═════ Data for analysis ═════

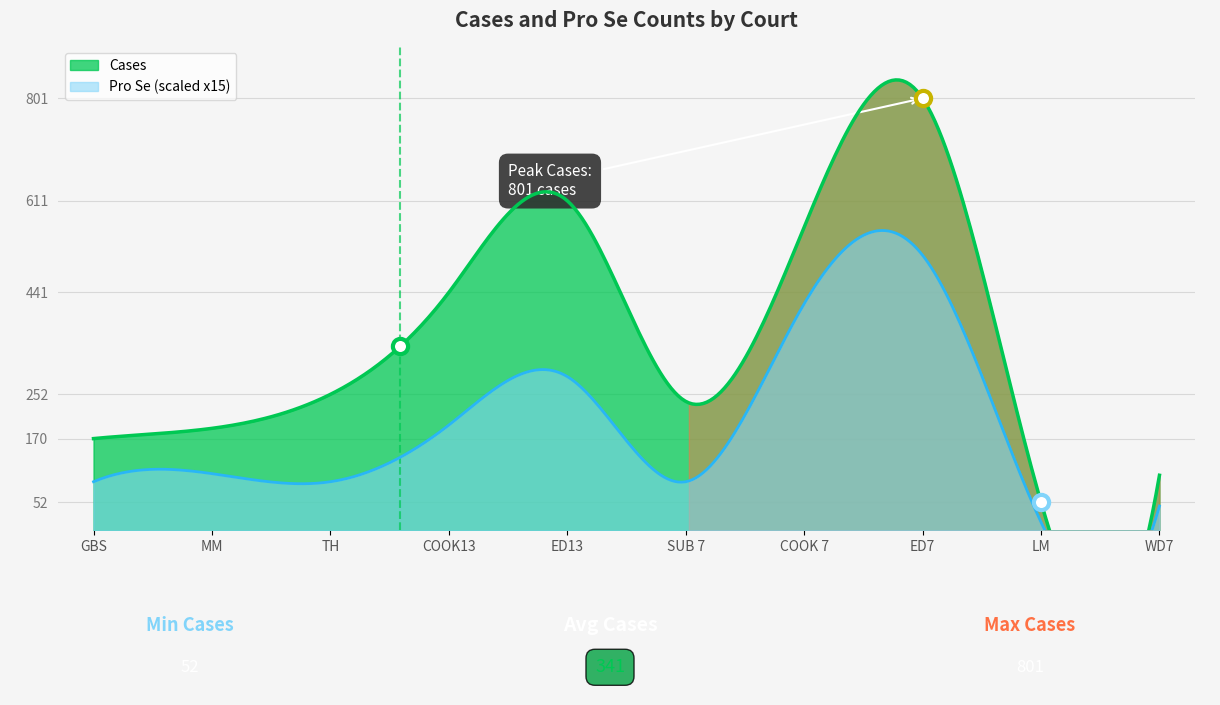

What are all the series names shown in the legend?

Cases, Pro Se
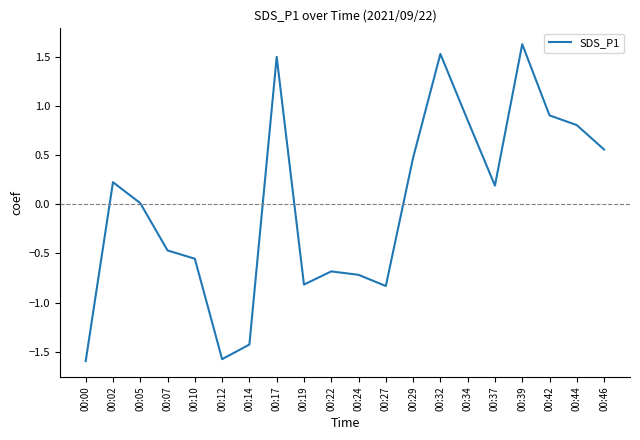

What is the minimum value shown in the chart?

-1.6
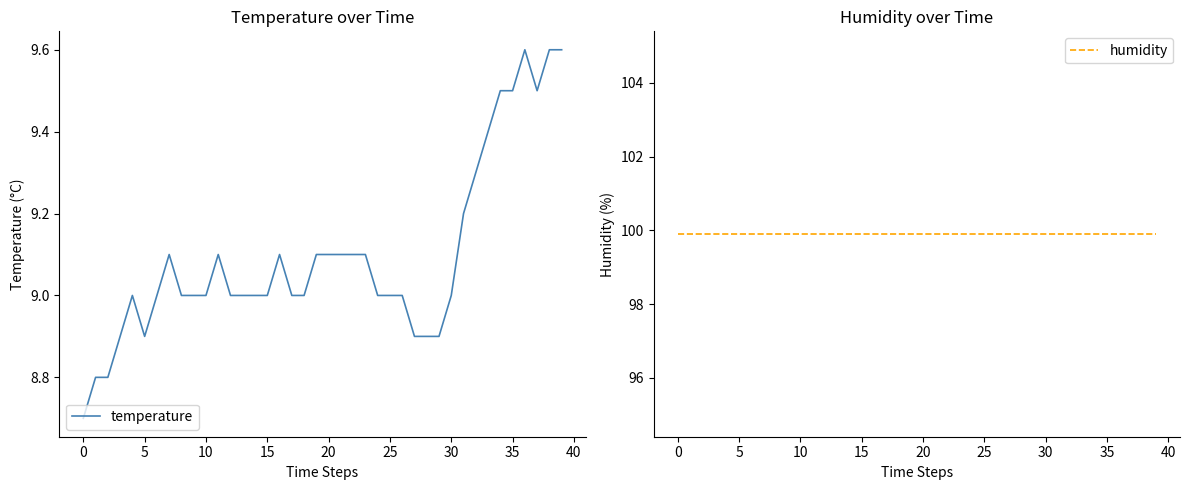

Rank the series by their maximum value, from highest to lowest.

humidity, temperature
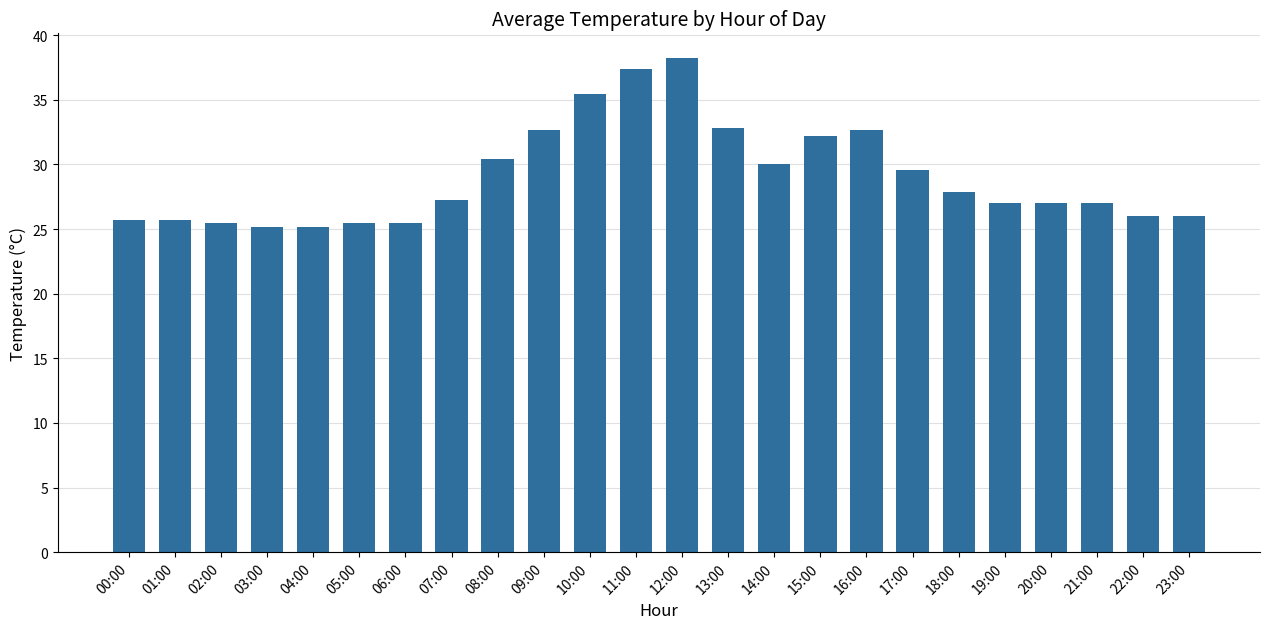

How many series are shown in this chart?

1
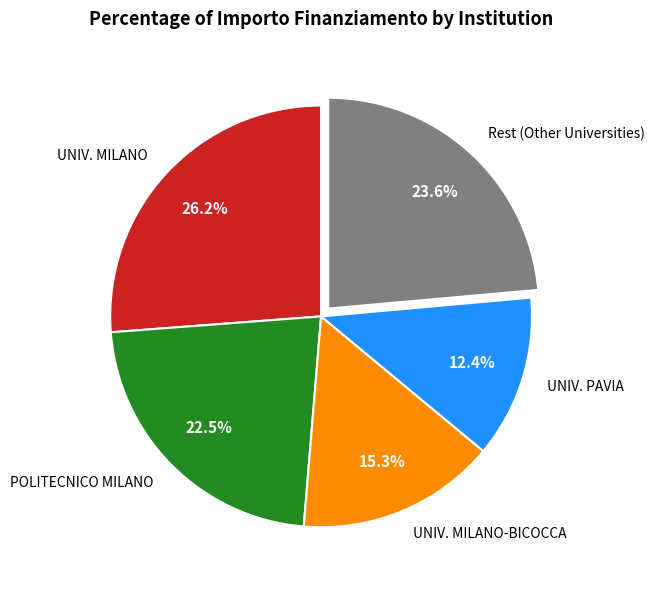

Approximately how many times larger is the value at UNIV. MILANO-BICOCCA compared to Rest (Other Universities)?

0.6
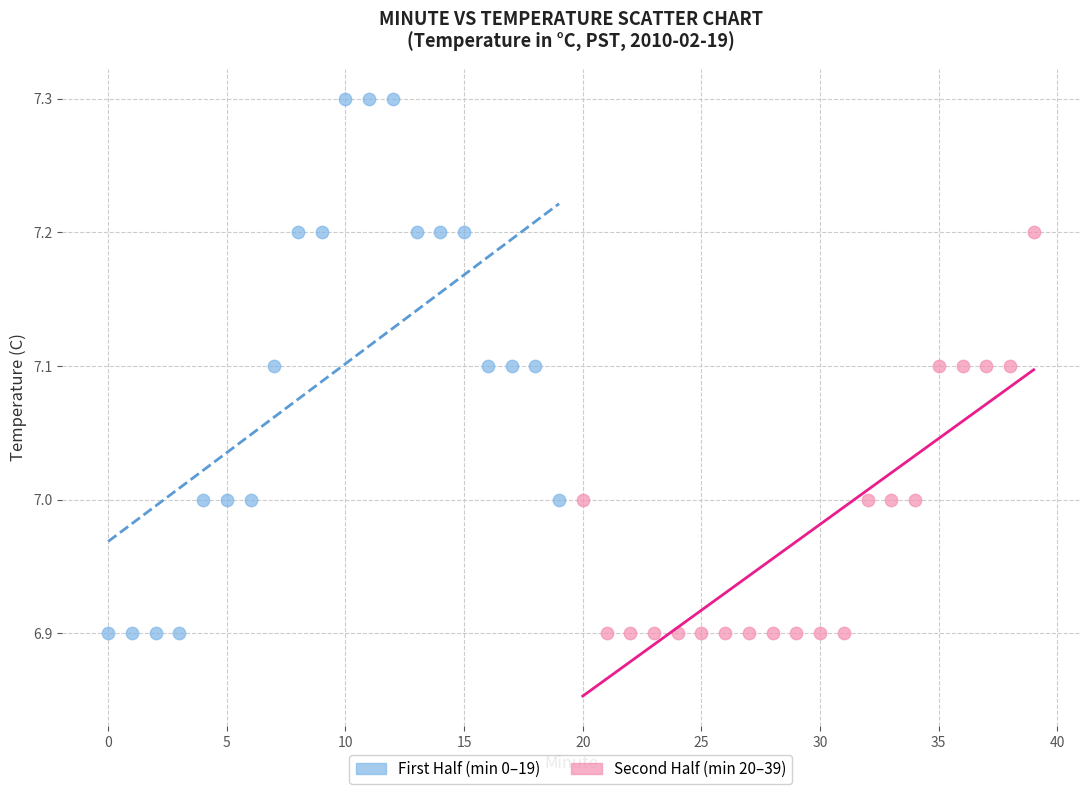

Which series has the widest spread of Y values?

First Half (min 0–19)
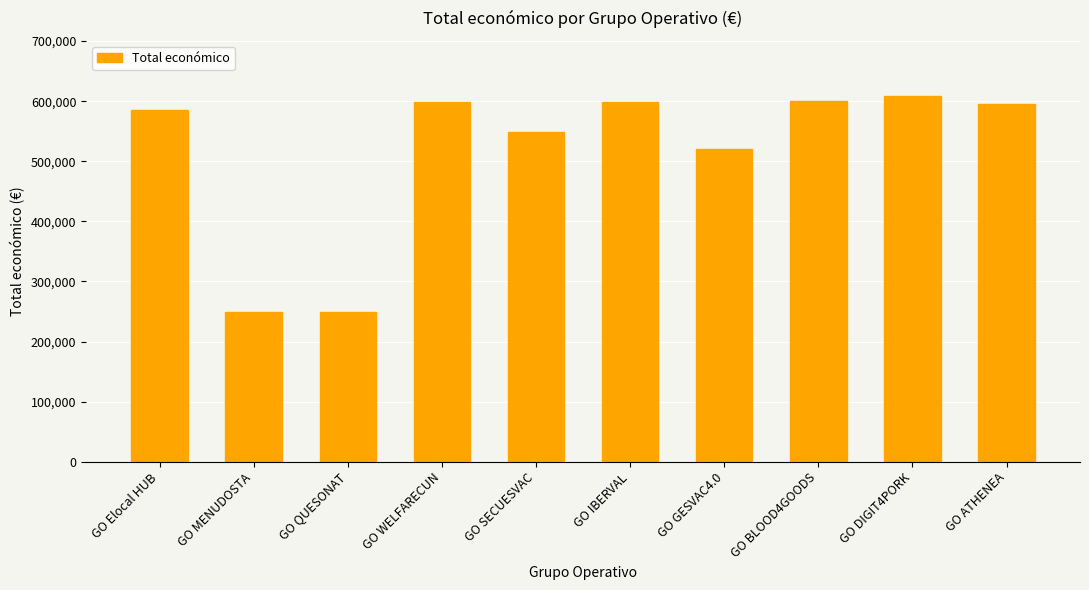

How many bars are there in total?

10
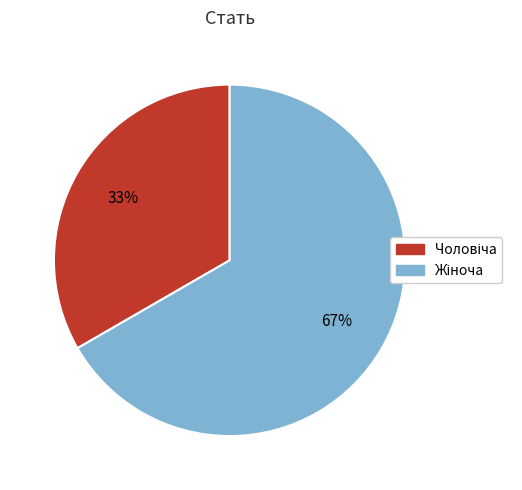

How many slices are in this pie chart?

2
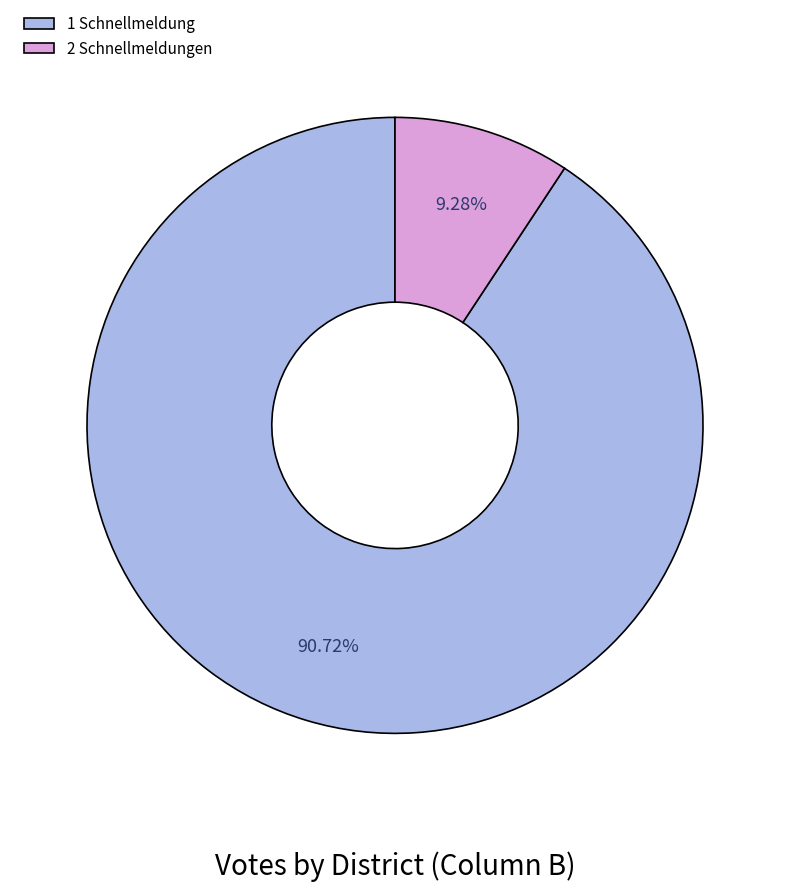

Is there a majority slice in this chart?

Yes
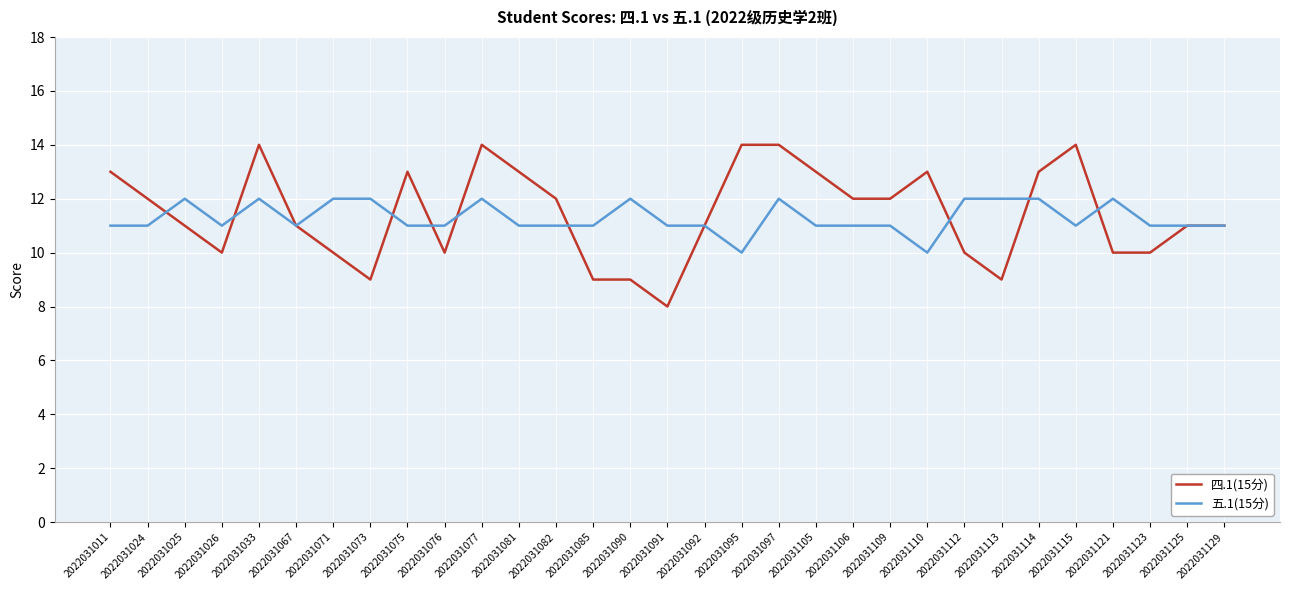

What is the maximum value for 五.1(15分)?

12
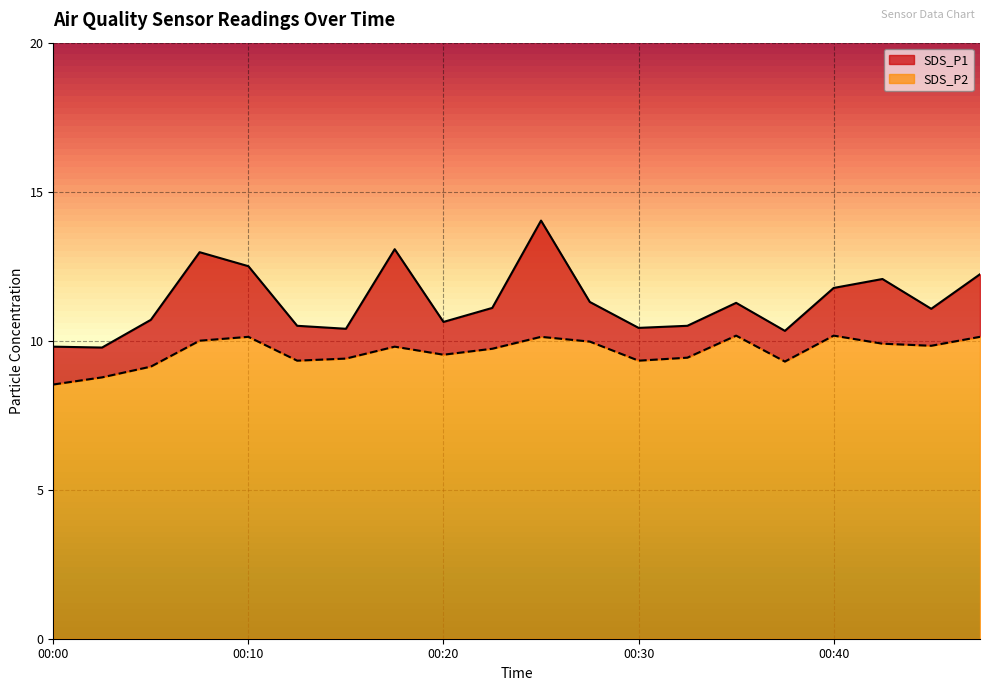

True or false: SDS_P2 and SDS_P1 intersect in this chart.

False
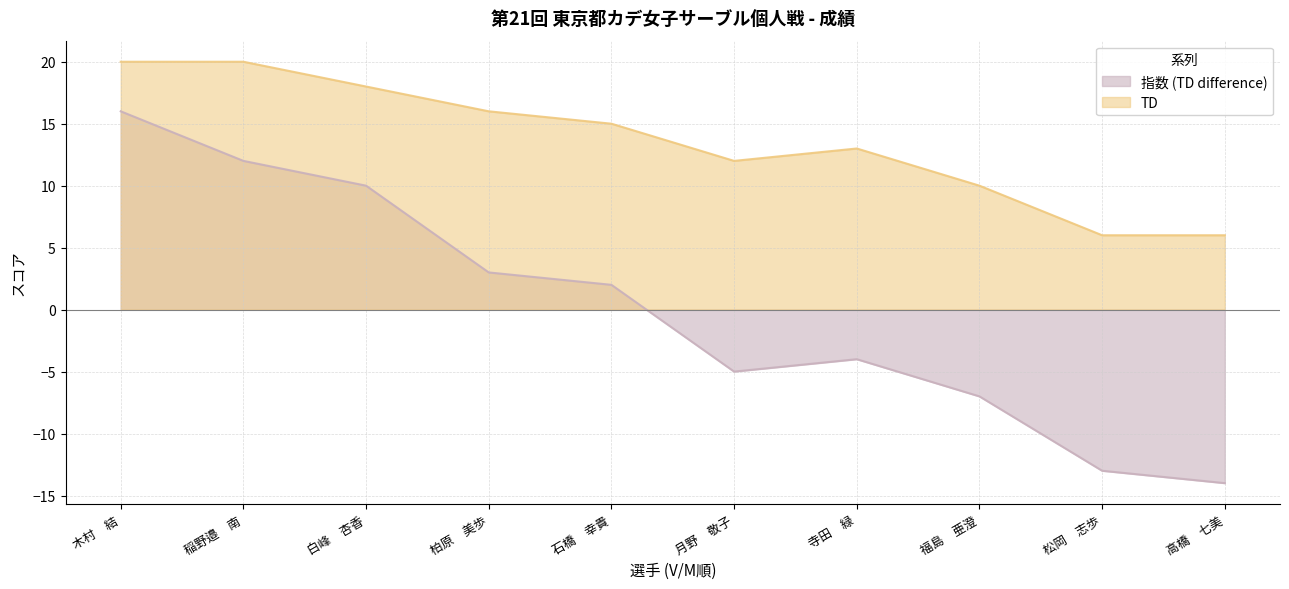

Which series has the largest range (max minus min)?

指数 (TD difference)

═════

Directions for this task ::
Can you update the listing above by rewriting all of it with "series" replaced by "datasets" wherever it appears and everything else unchanged? Leave out the picture lines.

Finished exercise ::
What are all the datasets names shown in the legend?

Cases, Pro Se

What is the minimum value shown in the chart?

-1.6

Rank the datasets by their maximum value, from highest to lowest.

humidity, temperature

How many datasets are shown in this chart?

1

Approximately how many times larger is the value at UNIV. MILANO-BICOCCA compared to Rest (Other Universities)?

0.6

Which datasets has the widest spread of Y values?

First Half (min 0–19)

How many bars are there in total?

10

How many slices are in this pie chart?

2

Is there a majority slice in this chart?

Yes

What is the maximum value for 五.1(15分)?

12

True or false: SDS_P2 and SDS_P1 intersect in this chart.

False

Which datasets has the largest range (max minus min)?

指数 (TD difference)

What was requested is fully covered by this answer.